═══ Data for this exercise ═══

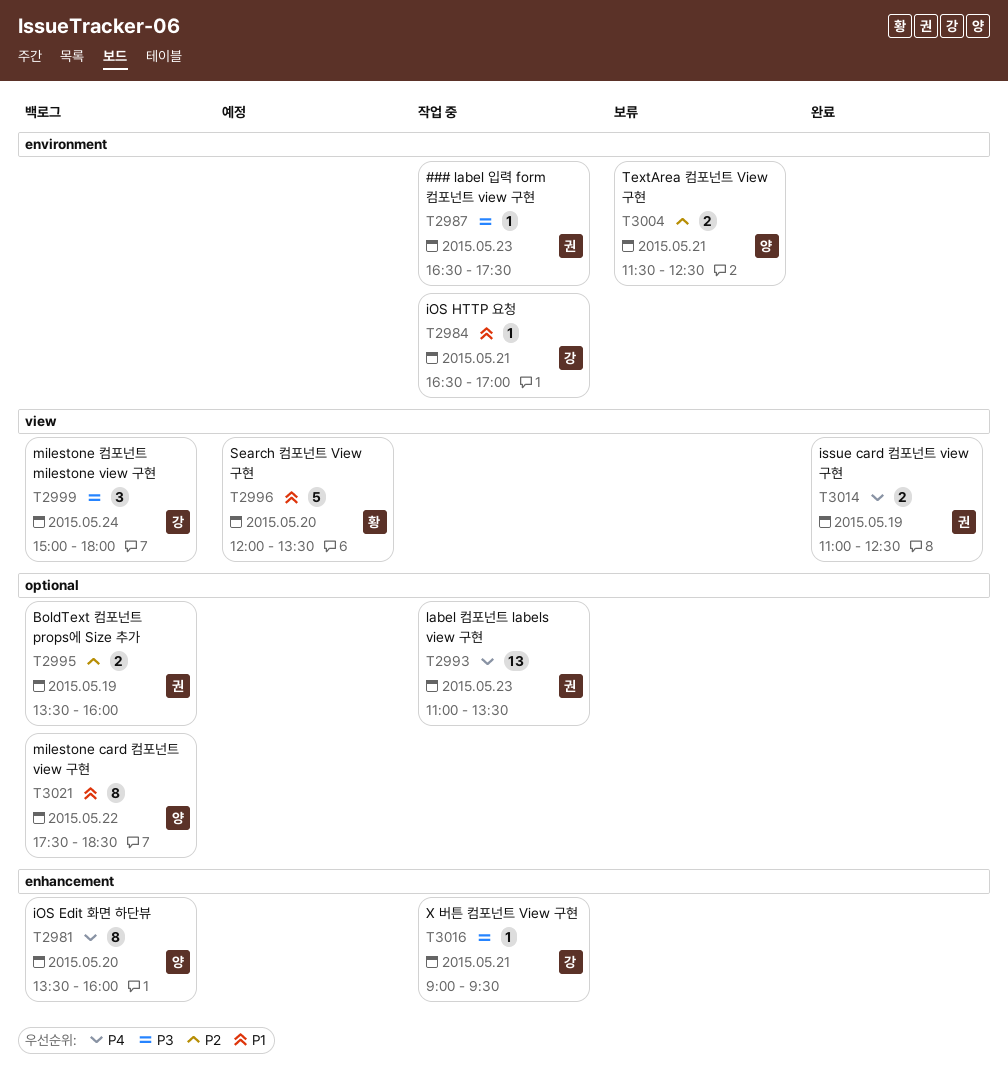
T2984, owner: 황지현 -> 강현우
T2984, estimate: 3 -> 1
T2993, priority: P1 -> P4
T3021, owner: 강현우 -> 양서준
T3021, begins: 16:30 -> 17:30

═══

# [Task goal]
Please print all the entries exactly as written, but drop the pictures.

# [Answer box]
T2984, owner: 황지현 -> 강현우
T2984, estimate: 3 -> 1
T2993, priority: P1 -> P4
T3021, owner: 강현우 -> 양서준
T3021, begins: 16:30 -> 17:30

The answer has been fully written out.